За ночь умирает ещё пятнадцать человек, всего двадцать пять человек. Одно дело — непредвиденное сокращение сил, другое — удар по моральному духу армии, который сильно пострадал после пожаров. Столкнуться с ещё одним препятствием сразу после того, как избежали смерти, жестоко и обескураживает всех. Без всяких усилий моя мать внедрилась в разум Брум, выводя их из строя ещё до того, как началась битва.
Все двадцать пять человек были из Внешних Колец, и я слышу, как во время нашего марша об этом переговариваются. Но они не были явной мишенью. Дело в том, что у бедняков нет палаток, и они не могли защититься от шныряющих ящериц.
Во вторую ночь ситуация исправляется.
Жители всех трёх Колец забираются в уцелевшие палатки. Каким-то образом мы с Оландоном приютили Лавину в нашей палатке. Первым добровольцем был Грех, но Джован быстро наложил вето на этот вариант. В тот момент я обрадовалась. Кто знает, где будут шарить руки Греха, где окажется нож моего брата, или какого органа лишится Грех — возможно, своего любимого. А потом мы взяли вместо него Лавину. Он даже не помещается в палатке, просто лежит посередине, а наши куртки плотно обмотаны вокруг его торчащих ног.

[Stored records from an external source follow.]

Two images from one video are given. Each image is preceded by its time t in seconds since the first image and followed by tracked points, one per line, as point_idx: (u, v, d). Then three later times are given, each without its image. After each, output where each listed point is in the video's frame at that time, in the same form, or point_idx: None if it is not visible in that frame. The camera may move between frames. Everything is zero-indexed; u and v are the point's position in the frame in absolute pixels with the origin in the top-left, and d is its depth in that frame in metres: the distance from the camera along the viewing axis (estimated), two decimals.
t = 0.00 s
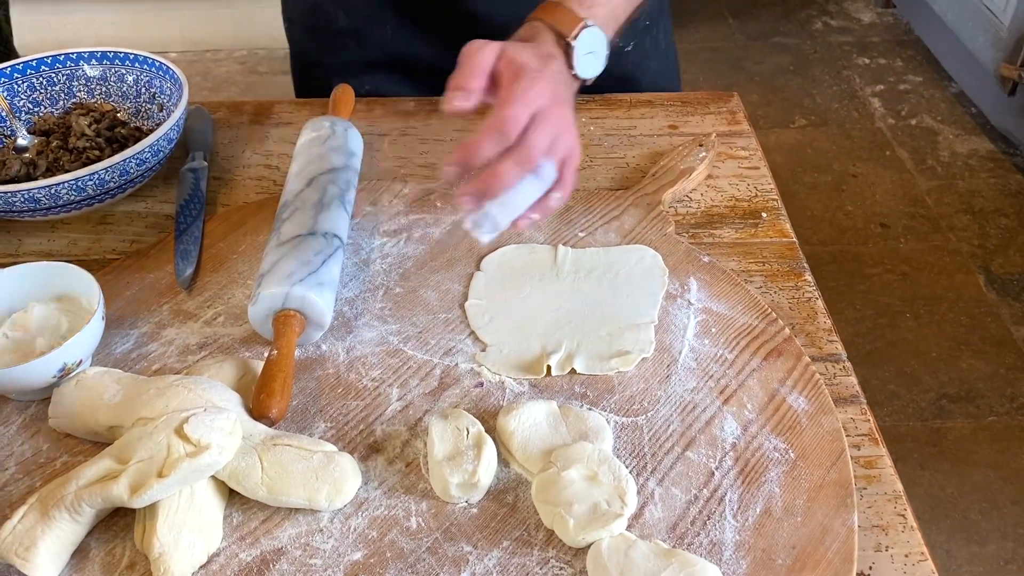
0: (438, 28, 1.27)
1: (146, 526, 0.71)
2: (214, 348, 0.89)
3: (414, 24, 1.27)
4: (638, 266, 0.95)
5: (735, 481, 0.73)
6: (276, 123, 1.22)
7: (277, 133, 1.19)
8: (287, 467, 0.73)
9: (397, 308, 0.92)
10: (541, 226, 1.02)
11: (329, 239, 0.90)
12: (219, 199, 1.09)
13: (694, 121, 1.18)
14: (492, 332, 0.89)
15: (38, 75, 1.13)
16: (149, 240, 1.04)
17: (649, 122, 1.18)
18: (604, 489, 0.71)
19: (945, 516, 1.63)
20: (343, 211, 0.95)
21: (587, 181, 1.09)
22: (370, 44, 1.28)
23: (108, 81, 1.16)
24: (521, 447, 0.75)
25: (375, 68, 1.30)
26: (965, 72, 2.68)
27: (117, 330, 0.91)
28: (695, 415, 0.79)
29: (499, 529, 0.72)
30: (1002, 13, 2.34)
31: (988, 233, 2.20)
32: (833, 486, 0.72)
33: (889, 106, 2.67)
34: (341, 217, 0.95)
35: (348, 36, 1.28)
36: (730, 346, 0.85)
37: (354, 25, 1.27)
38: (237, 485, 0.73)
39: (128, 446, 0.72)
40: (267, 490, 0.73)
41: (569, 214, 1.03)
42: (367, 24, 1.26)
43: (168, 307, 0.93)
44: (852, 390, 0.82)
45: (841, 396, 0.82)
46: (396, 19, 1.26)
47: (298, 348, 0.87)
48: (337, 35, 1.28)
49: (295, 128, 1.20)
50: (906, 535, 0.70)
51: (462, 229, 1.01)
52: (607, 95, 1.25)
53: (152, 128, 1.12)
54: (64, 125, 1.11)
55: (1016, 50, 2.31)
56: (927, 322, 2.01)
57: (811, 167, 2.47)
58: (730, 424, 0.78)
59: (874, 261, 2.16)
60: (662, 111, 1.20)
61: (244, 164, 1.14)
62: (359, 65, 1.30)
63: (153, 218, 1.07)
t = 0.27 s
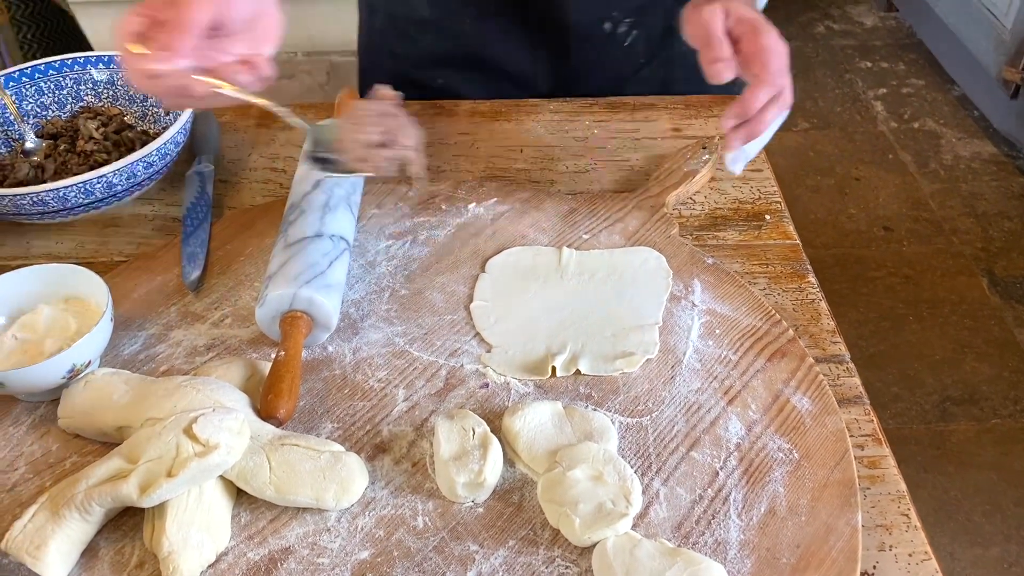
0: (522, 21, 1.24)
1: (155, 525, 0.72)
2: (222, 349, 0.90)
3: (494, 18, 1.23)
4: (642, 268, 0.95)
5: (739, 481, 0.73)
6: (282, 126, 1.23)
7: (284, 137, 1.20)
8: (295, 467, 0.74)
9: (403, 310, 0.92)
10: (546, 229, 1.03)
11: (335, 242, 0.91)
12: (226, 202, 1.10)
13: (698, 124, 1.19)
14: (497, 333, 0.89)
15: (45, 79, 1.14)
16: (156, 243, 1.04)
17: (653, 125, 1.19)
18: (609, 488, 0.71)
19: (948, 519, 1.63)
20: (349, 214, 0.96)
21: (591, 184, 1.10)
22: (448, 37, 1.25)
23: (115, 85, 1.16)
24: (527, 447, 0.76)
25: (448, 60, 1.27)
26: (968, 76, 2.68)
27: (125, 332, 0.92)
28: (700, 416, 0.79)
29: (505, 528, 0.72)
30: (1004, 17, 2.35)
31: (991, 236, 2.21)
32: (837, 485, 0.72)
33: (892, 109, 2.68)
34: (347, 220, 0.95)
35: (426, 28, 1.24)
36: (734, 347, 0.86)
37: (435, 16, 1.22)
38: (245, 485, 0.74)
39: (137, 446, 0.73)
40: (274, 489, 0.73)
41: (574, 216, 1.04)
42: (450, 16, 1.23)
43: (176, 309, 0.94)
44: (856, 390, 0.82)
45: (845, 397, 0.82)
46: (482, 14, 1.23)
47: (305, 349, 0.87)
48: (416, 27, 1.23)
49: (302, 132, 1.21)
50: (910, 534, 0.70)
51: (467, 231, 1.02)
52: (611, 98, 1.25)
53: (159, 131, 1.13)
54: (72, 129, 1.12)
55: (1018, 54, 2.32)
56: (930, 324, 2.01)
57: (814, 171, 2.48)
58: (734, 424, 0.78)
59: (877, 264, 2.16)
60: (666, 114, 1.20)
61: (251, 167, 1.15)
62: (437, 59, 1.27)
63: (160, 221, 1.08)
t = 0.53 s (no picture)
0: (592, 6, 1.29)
1: (161, 524, 0.73)
2: (226, 352, 0.91)
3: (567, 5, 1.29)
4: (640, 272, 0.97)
5: (735, 482, 0.75)
6: (286, 132, 1.24)
7: (288, 142, 1.22)
8: (298, 467, 0.75)
9: (405, 313, 0.94)
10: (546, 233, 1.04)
11: (338, 247, 0.92)
12: (231, 207, 1.11)
13: (697, 130, 1.20)
14: (496, 337, 0.91)
15: (53, 85, 1.15)
16: (162, 247, 1.06)
17: (653, 131, 1.20)
18: (606, 489, 0.72)
19: (947, 522, 1.64)
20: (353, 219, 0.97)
21: (591, 190, 1.11)
22: (525, 27, 1.32)
23: (121, 91, 1.18)
24: (526, 449, 0.77)
25: (523, 50, 1.35)
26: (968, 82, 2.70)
27: (131, 335, 0.93)
28: (697, 418, 0.80)
29: (504, 528, 0.73)
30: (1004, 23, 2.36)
31: (991, 240, 2.22)
32: (832, 486, 0.73)
33: (892, 114, 2.69)
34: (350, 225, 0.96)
35: (505, 18, 1.31)
36: (731, 350, 0.87)
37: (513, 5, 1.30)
38: (249, 485, 0.75)
39: (143, 446, 0.74)
40: (278, 489, 0.75)
41: (573, 221, 1.05)
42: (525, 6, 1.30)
43: (181, 312, 0.96)
44: (851, 393, 0.83)
45: (840, 399, 0.83)
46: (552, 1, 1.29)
47: (308, 352, 0.89)
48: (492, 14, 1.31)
49: (305, 137, 1.22)
50: (903, 535, 0.71)
51: (469, 236, 1.03)
52: (610, 104, 1.27)
53: (165, 138, 1.14)
54: (79, 135, 1.13)
55: (1018, 59, 2.34)
56: (930, 329, 2.02)
57: (815, 176, 2.49)
58: (730, 426, 0.79)
59: (877, 269, 2.18)
60: (665, 120, 1.22)
61: (255, 173, 1.16)
62: (511, 48, 1.34)
63: (166, 225, 1.09)
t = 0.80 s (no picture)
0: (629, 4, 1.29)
1: (159, 529, 0.73)
2: (227, 356, 0.91)
3: (603, 4, 1.30)
4: (641, 279, 0.97)
5: (733, 490, 0.74)
6: (290, 138, 1.24)
7: (292, 148, 1.22)
8: (296, 472, 0.75)
9: (405, 319, 0.94)
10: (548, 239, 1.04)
11: (339, 252, 0.93)
12: (233, 212, 1.12)
13: (700, 136, 1.20)
14: (496, 343, 0.91)
15: (59, 91, 1.16)
16: (164, 252, 1.06)
17: (656, 138, 1.20)
18: (604, 496, 0.72)
19: (953, 531, 1.63)
20: (353, 225, 0.97)
21: (593, 196, 1.11)
22: (563, 27, 1.33)
23: (126, 97, 1.18)
24: (524, 455, 0.77)
25: (560, 48, 1.36)
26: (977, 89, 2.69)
27: (133, 340, 0.94)
28: (696, 425, 0.80)
29: (501, 534, 0.73)
30: (1013, 29, 2.42)
31: (999, 247, 2.20)
32: (831, 495, 0.73)
33: (900, 121, 2.68)
34: (351, 230, 0.97)
35: (543, 18, 1.32)
36: (732, 357, 0.86)
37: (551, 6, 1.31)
38: (247, 490, 0.75)
39: (143, 451, 0.74)
40: (276, 494, 0.75)
41: (575, 227, 1.05)
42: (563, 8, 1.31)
43: (182, 317, 0.96)
44: (851, 401, 0.83)
45: (841, 407, 0.83)
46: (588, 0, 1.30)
47: (308, 357, 0.89)
48: (533, 16, 1.32)
49: (309, 143, 1.23)
50: (902, 544, 0.71)
51: (472, 242, 1.03)
52: (614, 110, 1.27)
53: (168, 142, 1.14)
54: (84, 140, 1.14)
55: None
56: (937, 336, 2.00)
57: (821, 183, 2.48)
58: (730, 433, 0.79)
59: (884, 275, 2.17)
60: (668, 126, 1.22)
61: (258, 178, 1.17)
62: (547, 47, 1.35)
63: (169, 230, 1.10)
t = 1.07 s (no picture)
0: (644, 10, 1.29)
1: (155, 535, 0.73)
2: (227, 362, 0.92)
3: (619, 10, 1.30)
4: (642, 287, 0.96)
5: (731, 500, 0.73)
6: (294, 143, 1.25)
7: (295, 153, 1.22)
8: (292, 479, 0.75)
9: (405, 326, 0.94)
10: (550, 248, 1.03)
11: (339, 259, 0.93)
12: (235, 217, 1.12)
13: (703, 144, 1.20)
14: (496, 351, 0.90)
15: (64, 96, 1.17)
16: (166, 257, 1.06)
17: (659, 145, 1.19)
18: (602, 505, 0.72)
19: (960, 542, 1.61)
20: (354, 232, 0.97)
21: (595, 204, 1.11)
22: (578, 33, 1.34)
23: (131, 102, 1.19)
24: (521, 464, 0.77)
25: (577, 55, 1.37)
26: (986, 97, 2.67)
27: (133, 345, 0.94)
28: (695, 434, 0.79)
29: (498, 543, 0.73)
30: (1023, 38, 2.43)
31: (1007, 256, 2.19)
32: (829, 506, 0.72)
33: (908, 129, 2.67)
34: (351, 237, 0.97)
35: (559, 24, 1.33)
36: (732, 366, 0.86)
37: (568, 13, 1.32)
38: (244, 496, 0.75)
39: (140, 456, 0.74)
40: (272, 501, 0.75)
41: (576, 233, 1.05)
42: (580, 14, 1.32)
43: (183, 323, 0.96)
44: (852, 411, 0.82)
45: (841, 417, 0.82)
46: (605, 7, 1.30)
47: (307, 363, 0.89)
48: (549, 21, 1.34)
49: (313, 150, 1.23)
50: (902, 556, 0.70)
51: (473, 249, 1.03)
52: (617, 118, 1.27)
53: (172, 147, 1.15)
54: (89, 145, 1.15)
55: None
56: (944, 345, 1.99)
57: (829, 191, 2.47)
58: (729, 443, 0.78)
59: (891, 284, 2.15)
60: (672, 134, 1.21)
61: (261, 184, 1.17)
62: (564, 53, 1.36)
63: (171, 236, 1.10)
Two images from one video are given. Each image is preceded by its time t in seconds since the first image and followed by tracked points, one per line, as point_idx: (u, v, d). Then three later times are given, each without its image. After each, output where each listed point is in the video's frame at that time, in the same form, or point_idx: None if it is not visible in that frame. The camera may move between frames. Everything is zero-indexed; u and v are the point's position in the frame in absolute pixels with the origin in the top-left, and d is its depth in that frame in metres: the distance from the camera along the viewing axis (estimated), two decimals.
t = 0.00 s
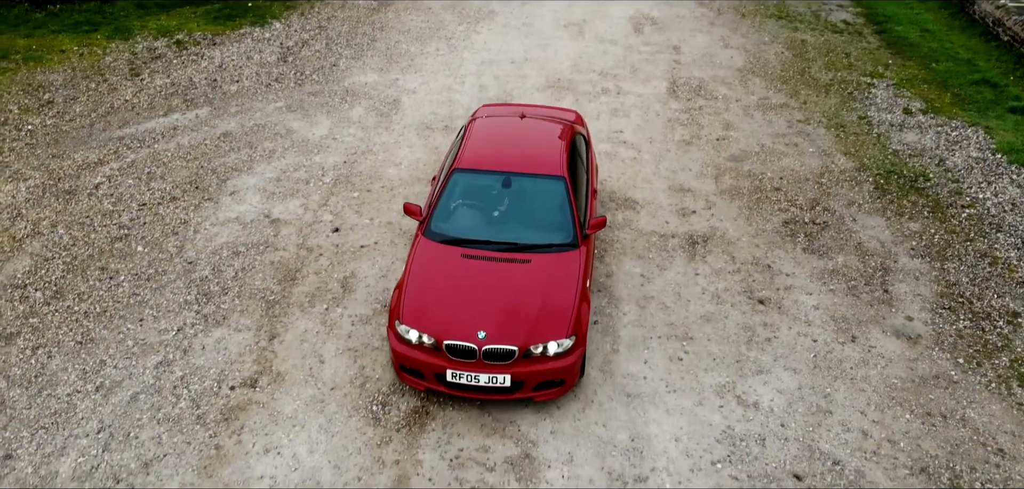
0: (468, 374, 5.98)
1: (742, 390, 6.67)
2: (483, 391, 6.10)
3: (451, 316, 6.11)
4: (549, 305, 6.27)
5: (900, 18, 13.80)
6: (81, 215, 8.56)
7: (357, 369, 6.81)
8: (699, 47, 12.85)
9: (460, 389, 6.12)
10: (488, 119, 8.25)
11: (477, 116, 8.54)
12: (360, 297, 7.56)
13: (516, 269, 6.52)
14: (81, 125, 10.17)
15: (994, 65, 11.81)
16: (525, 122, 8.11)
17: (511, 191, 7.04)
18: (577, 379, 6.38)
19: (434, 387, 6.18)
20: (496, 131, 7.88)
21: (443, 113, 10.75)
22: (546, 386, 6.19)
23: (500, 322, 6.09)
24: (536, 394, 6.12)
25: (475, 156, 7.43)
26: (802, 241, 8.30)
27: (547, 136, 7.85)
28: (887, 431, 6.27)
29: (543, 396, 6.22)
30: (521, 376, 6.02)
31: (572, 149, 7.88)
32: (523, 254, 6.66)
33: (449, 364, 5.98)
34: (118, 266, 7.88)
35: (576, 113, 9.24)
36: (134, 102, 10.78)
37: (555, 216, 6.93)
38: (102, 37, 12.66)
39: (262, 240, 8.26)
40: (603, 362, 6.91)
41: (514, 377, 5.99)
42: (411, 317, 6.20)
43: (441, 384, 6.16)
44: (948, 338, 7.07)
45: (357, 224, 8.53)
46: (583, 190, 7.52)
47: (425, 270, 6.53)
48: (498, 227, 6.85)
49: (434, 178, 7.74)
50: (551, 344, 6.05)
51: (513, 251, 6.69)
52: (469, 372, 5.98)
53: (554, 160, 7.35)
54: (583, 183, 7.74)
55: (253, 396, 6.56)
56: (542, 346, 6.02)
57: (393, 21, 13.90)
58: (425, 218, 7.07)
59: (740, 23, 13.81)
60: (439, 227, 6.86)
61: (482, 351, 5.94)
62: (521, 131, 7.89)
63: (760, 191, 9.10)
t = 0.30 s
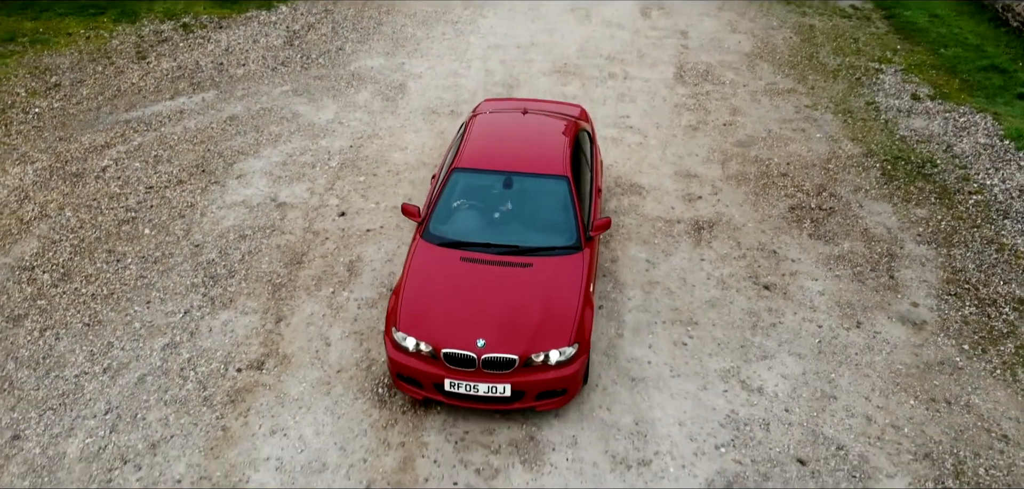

— Если я умру, потому что мы не смогли закрыть палатку из-за гиганта, я буду недоволен, — говорит Оландон.
— Нет, — ворчит Лавина. — Ты будешь мёртв.
Я сонно хихикаю и поднимаю руку для того, чтобы дать ему пять. Его огромная рука легко хлопает по моей.
Этой ночью я кое-что узнала. Что «лавина» — это не только меткое описание боевого стиля члена барака, но и довольно точное слово для звука, который льётся из его рта, когда он спит. Оландон встаёт в середине ночи и уходит, непонятно куда. Я устраиваюсь поудобнее и терплю ещё час или около того, но даже я сдаюсь. Слишком громко.